Por estar preso e não poder fechar os olhos ou coçar o local da agressão, o animal apenas grita de dor, chegando até mesmo a fraturar o pescoço na tentativa de escapar. O procedimento dura vários dias, até que o olho vire uma crosta infecciosa, acompanhada de cegueira completa. “Tudo para ‘saber’ o grau de toxicidade da substância a ser lançada no mercado. Ora, desse jeito até mesmo água potável causaria danos no olho”, diz o promotor de Justiça do Ministério Público do Rio Grande do Sul em Catuípe, Nilton Kasctin dos Santos.

Pelo método LD50, o agrotóxico é ministrado (via oral ou venosa) aos poucos a um grupo de animais (cães, macacos, coelhos, ratos etc.), até que morram 50%. Todo o grupo, normalmente em torno de 200 indivíduos, sofre longo processo de tortura, definhando lentamente até a morte. Essa forma cruel de experiência científica foi inventada em 1927, e até hoje é utilizada em larga escala pela indústria química.
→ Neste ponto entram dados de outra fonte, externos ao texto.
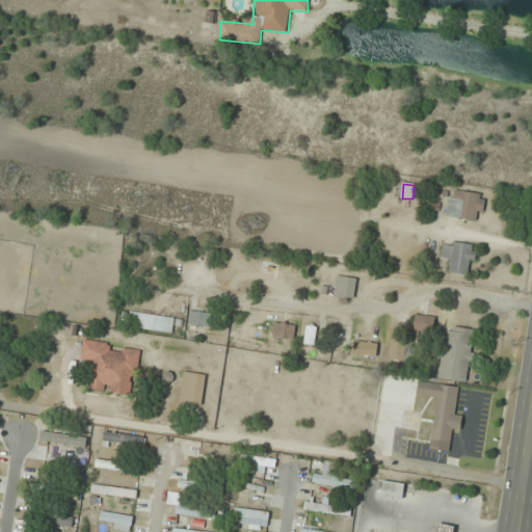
[(482,219),(482,192),(448,192),(448,219),(482,219)]
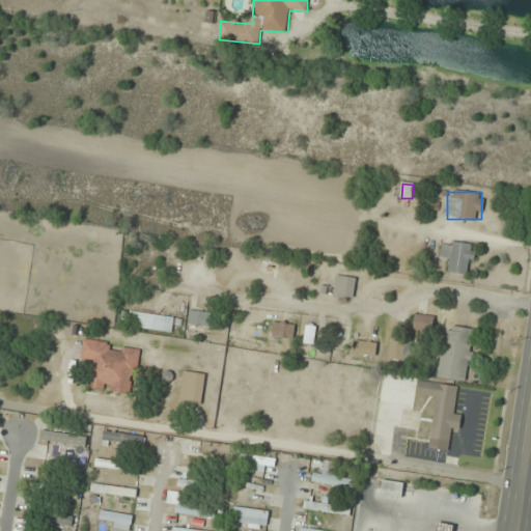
[(475,245),(442,241),(440,259),(449,260),(448,272),(471,275),(475,245)]
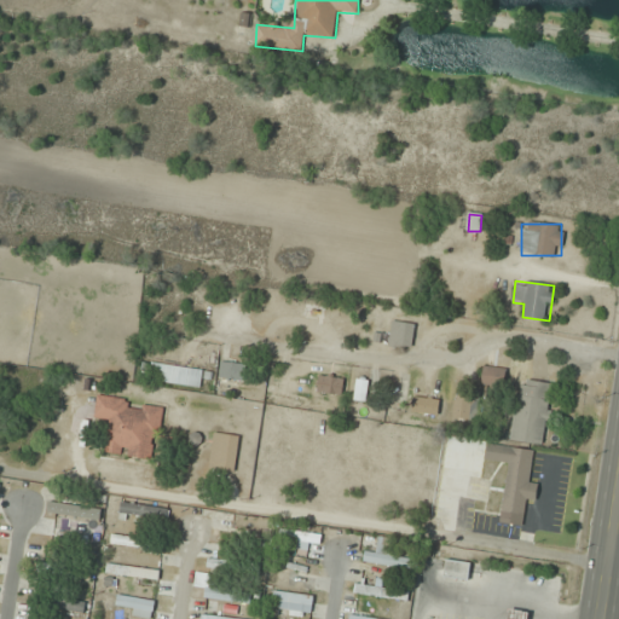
[(412,348),(415,324),(392,322),(389,346),(412,348)]
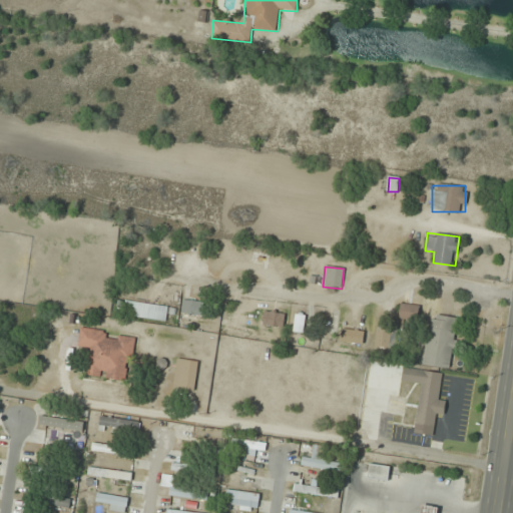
[(123,316),(166,322),(168,307),(125,301),(123,316)]
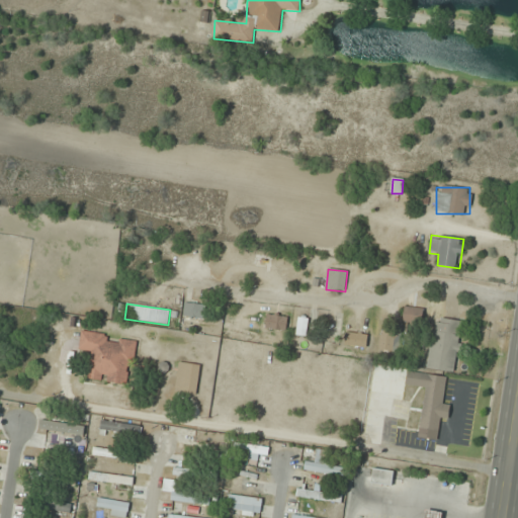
[(206,318),(206,305),(187,304),(186,317),(206,318)]
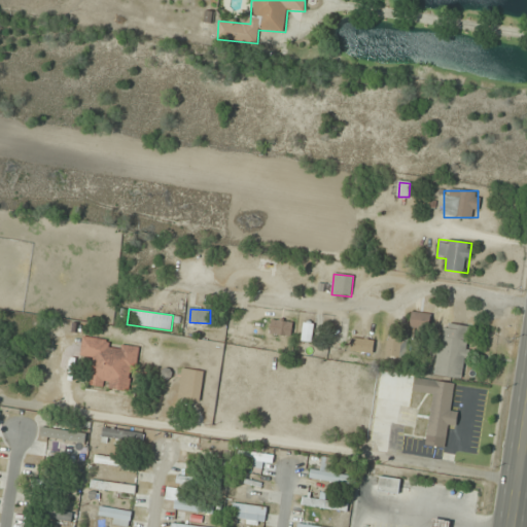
[(429,329),(430,314),(412,312),(411,327),(429,329)]
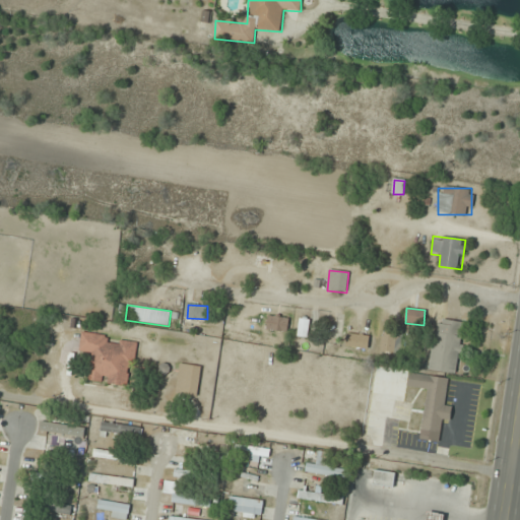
[(287,332),(289,318),(268,315),(267,330),(287,332)]
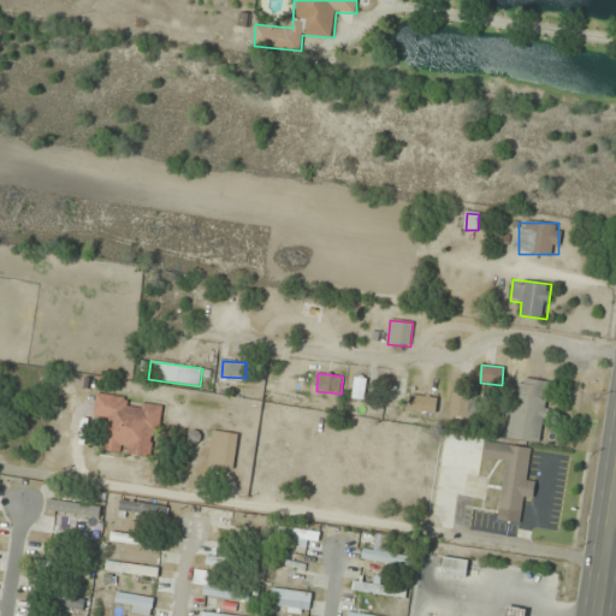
[(543,443),(551,380),(515,377),(508,438),(543,443)]
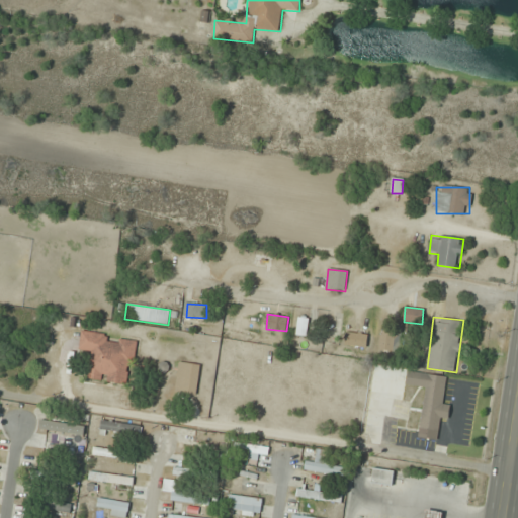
[(296,335),(307,336),(309,319),(298,318),(296,335)]
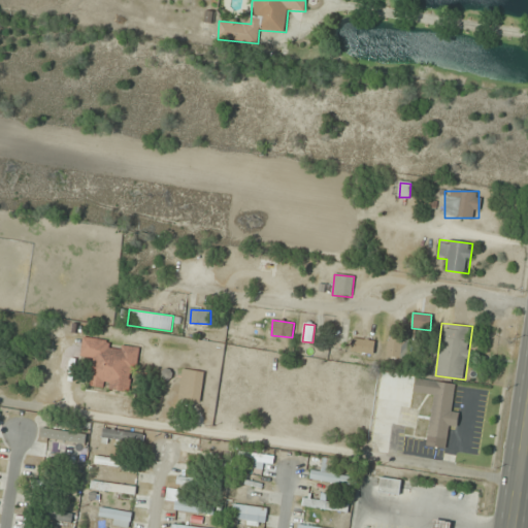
[(401,359),(406,336),(391,333),(386,356),(401,359)]
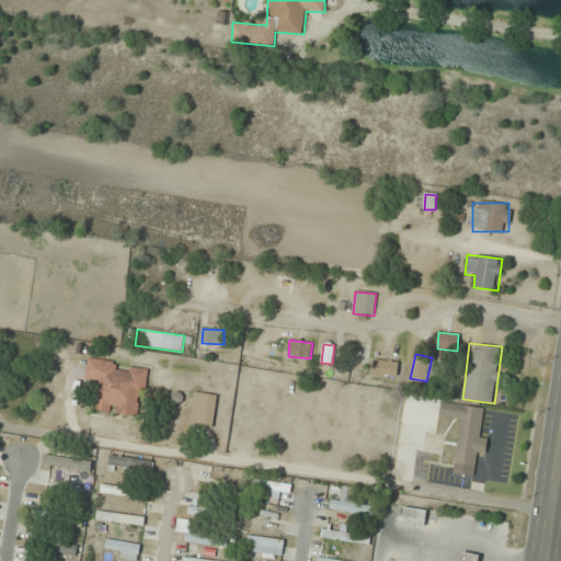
[(141,418),(148,368),(124,365),(124,364),(88,358),(84,380),(98,382),(93,411),(141,418)]
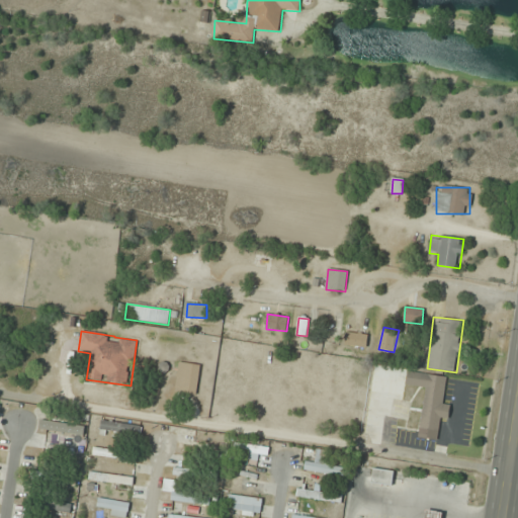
[(366,349),(368,335),(347,331),(344,345),(366,349)]
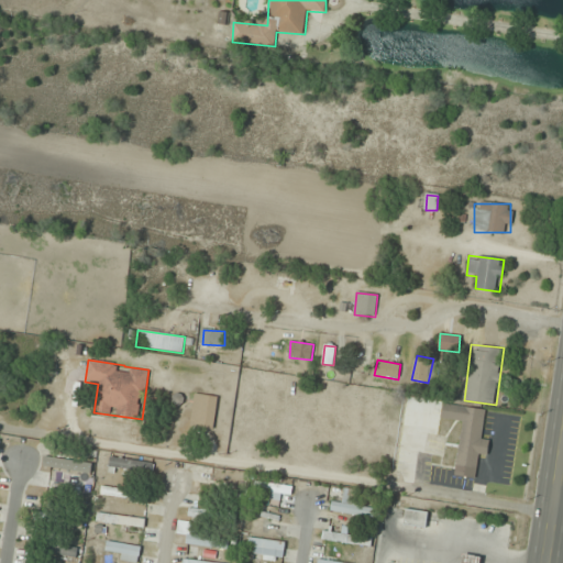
[(218,396),(194,394),(190,427),(214,429),(218,396)]
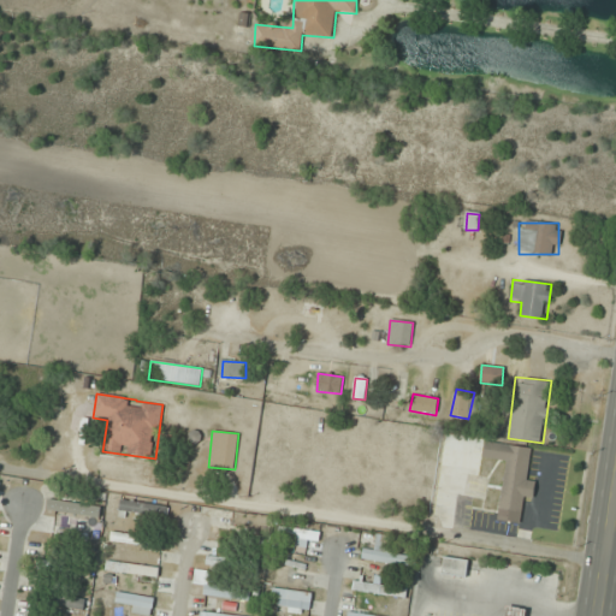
[(483,457),(505,460),(499,509),(521,511),(522,498),(533,499),(535,479),(526,478),(529,446),(484,442),(483,457)]
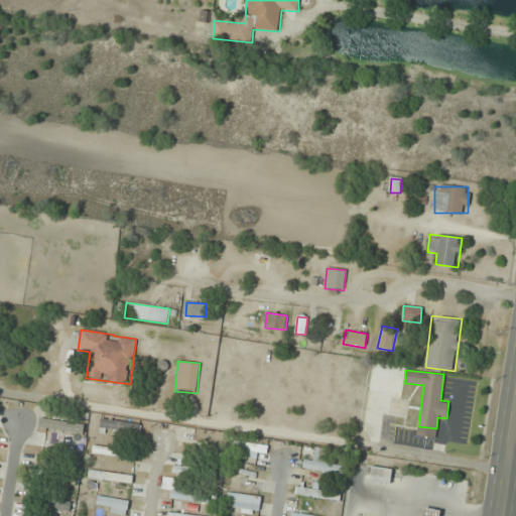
[(267,453),(267,444),(232,441),(230,464),(244,465),(245,452),(267,453)]
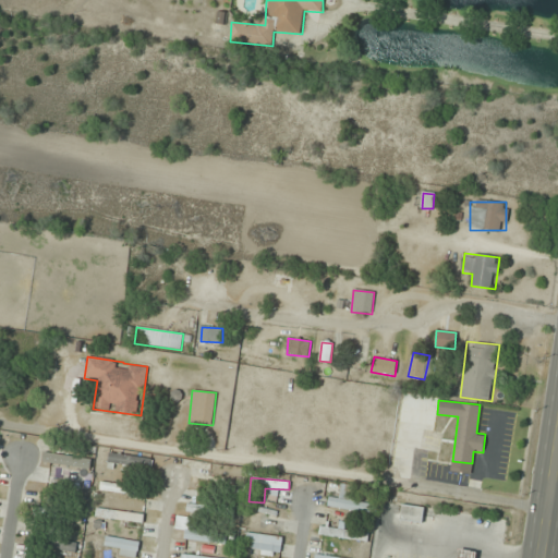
[(146,488),(102,483),(101,492),(145,497),(146,488)]
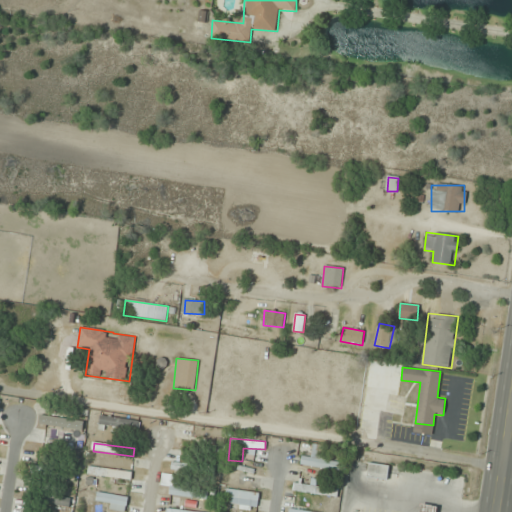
[(325,447),(315,445),(313,457),(302,456),(301,465),(344,473),(345,463),(323,459),(325,447)]
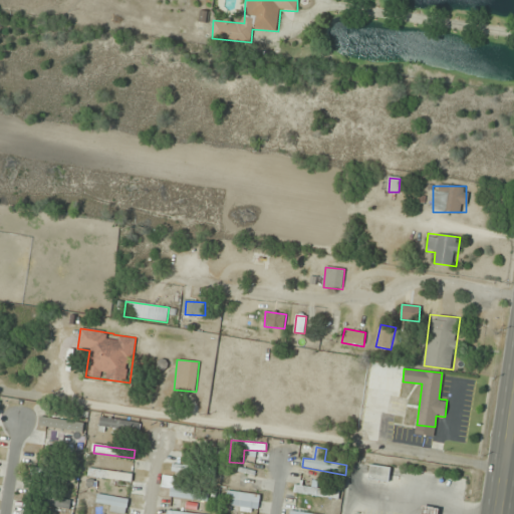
[(392,467),(369,465),(368,479),(390,481),(392,467)]
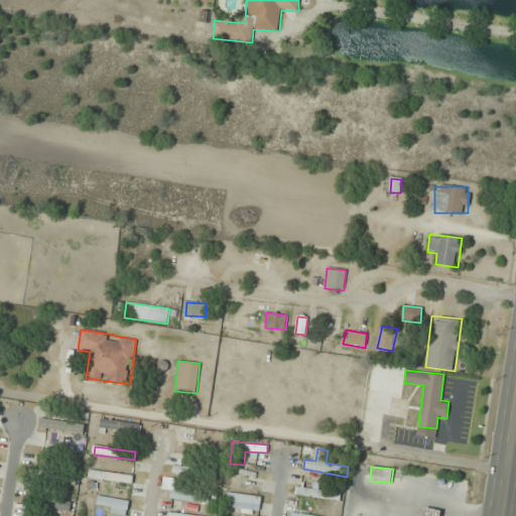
[(89,480),(132,483),(133,475),(90,472),(89,480)]
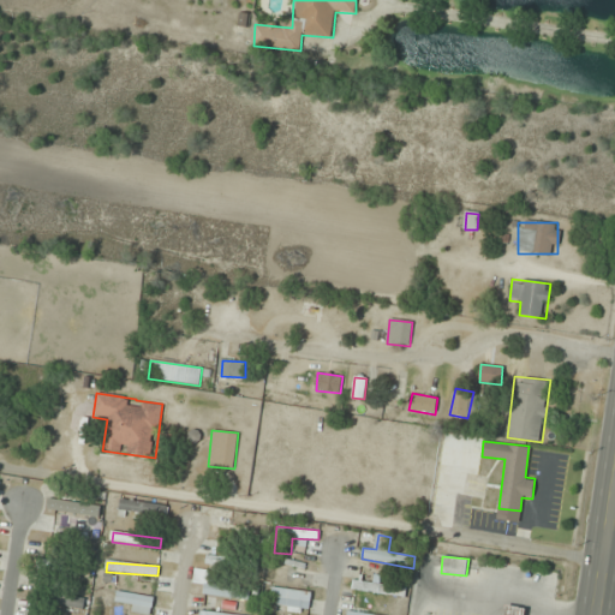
[(352,589),(405,598),(407,589),(353,579),(352,589)]
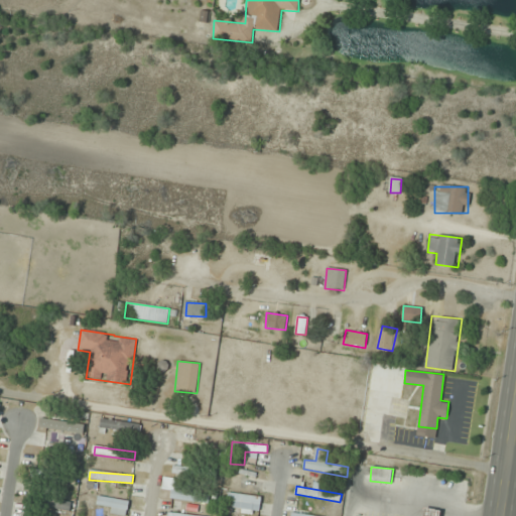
[(209,501),(209,492),(170,491),(170,500),(209,501)]
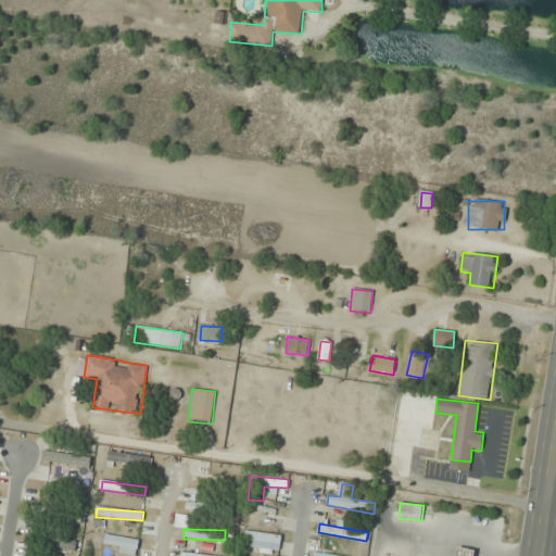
[(244,539),(280,539),(280,529),(244,529),(244,539)]
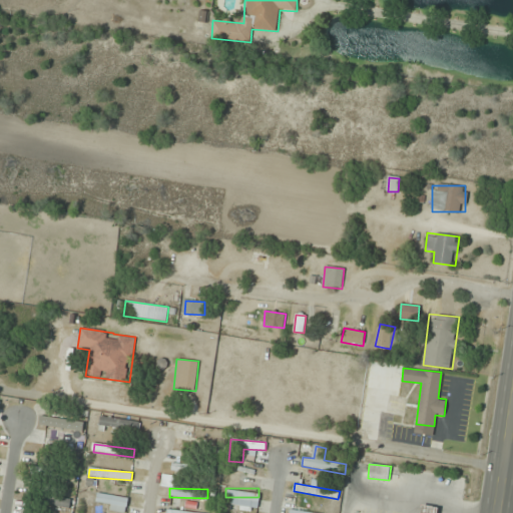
[(69,508),(71,500),(29,492),(28,501),(69,508)]
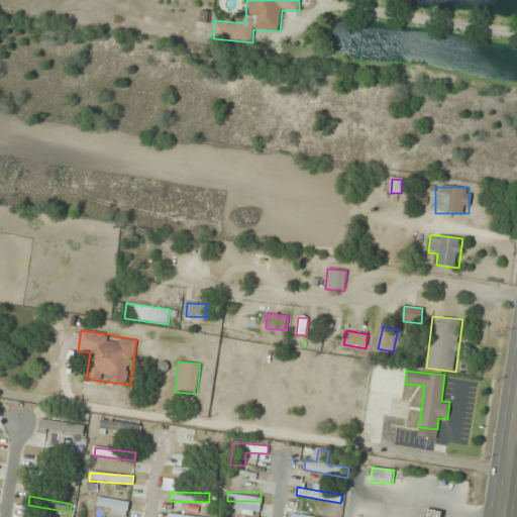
[(106,516),(114,516),(115,510),(127,511),(127,503),(108,502),(106,516)]
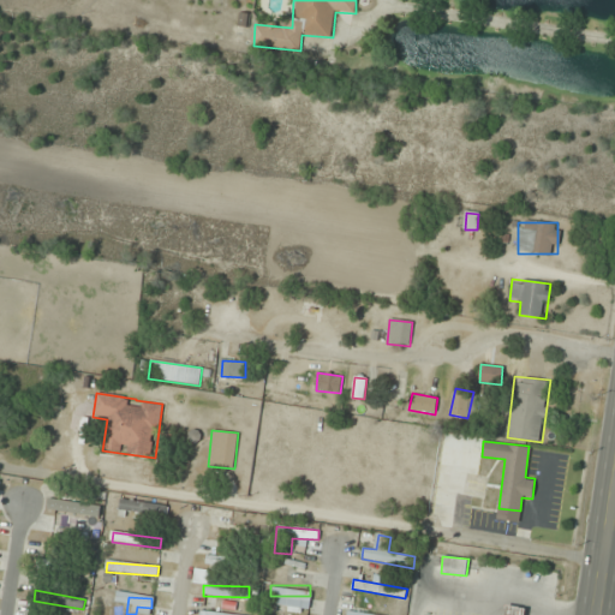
[(521,614),(523,607),(503,604),(501,614),(521,614)]
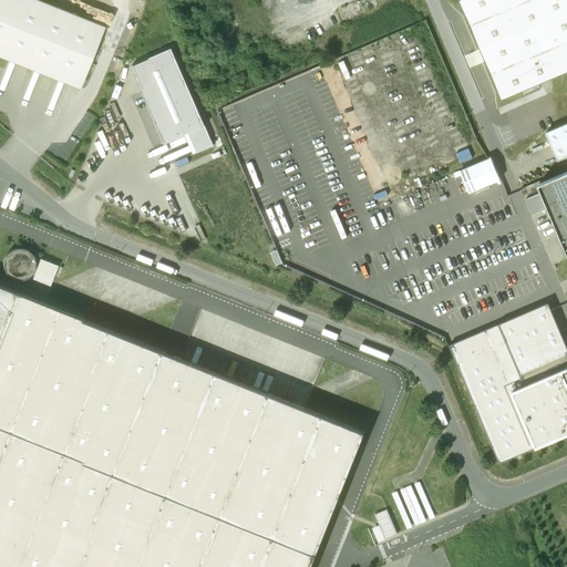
[(104,27),(37,0),(0,0),(0,57),(80,89),(104,27)]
De acordo com Santos, os testes de laboratório são feitos com um tipo de agrotóxico por vez, não levando em conta que nas plantações são aplicados vários tipos de venenos diferentes, misturados ou uns após os outros, em intervalos curtos ou médios, de maneira que resíduos de vários tipos de venenos interagem entre si e com o solo, com o ar, com a água e no corpo dos organismos vivos. Portanto, é completamente impossível identificar em laboratório as consequências da ação conjunta de diferentes tipos de agrotóxicos para o meio ambiente e a saúde humana.

Esses testes em animais são concluídos em períodos extremamente curtos, impossibilitando qualquer certeza sobre efeitos crônicos derivados de exposições ou contatos prolongados com agrotóxicos. Observe-se que a cada evento de ataque intenso de pragas ou doenças aparecem no mercado, de uma hora para outra, dezenas de agrotóxicos novos.

“As conclusões dessas experiências não apontam antídotos para casos de intoxicação acidental. Os testes são realizados pelo próprio fabricante do veneno, cujo interesse único e exclusivo é lucrar com a venda do produto”, diz o promotor.

Ele destaca ainda que essas experiências sacrificam dos animais sem trazer utilidade para a proteção da saúde humana. A literatura científica na área de toxicologia mostra que os resultados de testes Draize nunca são utilizados por médicos, que se orientam a partir de experiências de casos reais com seres humanos.

Esses testes são realizados para defender os interesses econômicos do fabricante. “A lei não obriga a utilização de animais para testes científicos. Mas essa metodologia ultrapassada, inventada há quase um século, é a maneira mais eficaz de o fabricante e o comerciante serem inocentados em processos judiciais por intoxicação humana ou dano ambiental. É só provar que o veneno foi testado antes da colocação no mercado, que a Justiça sempre julga em favor das empresas que fabricam e comercializam o agrotóxico. A ‘culpa’ passa a ser de quem aplica o veneno”, diz Santos.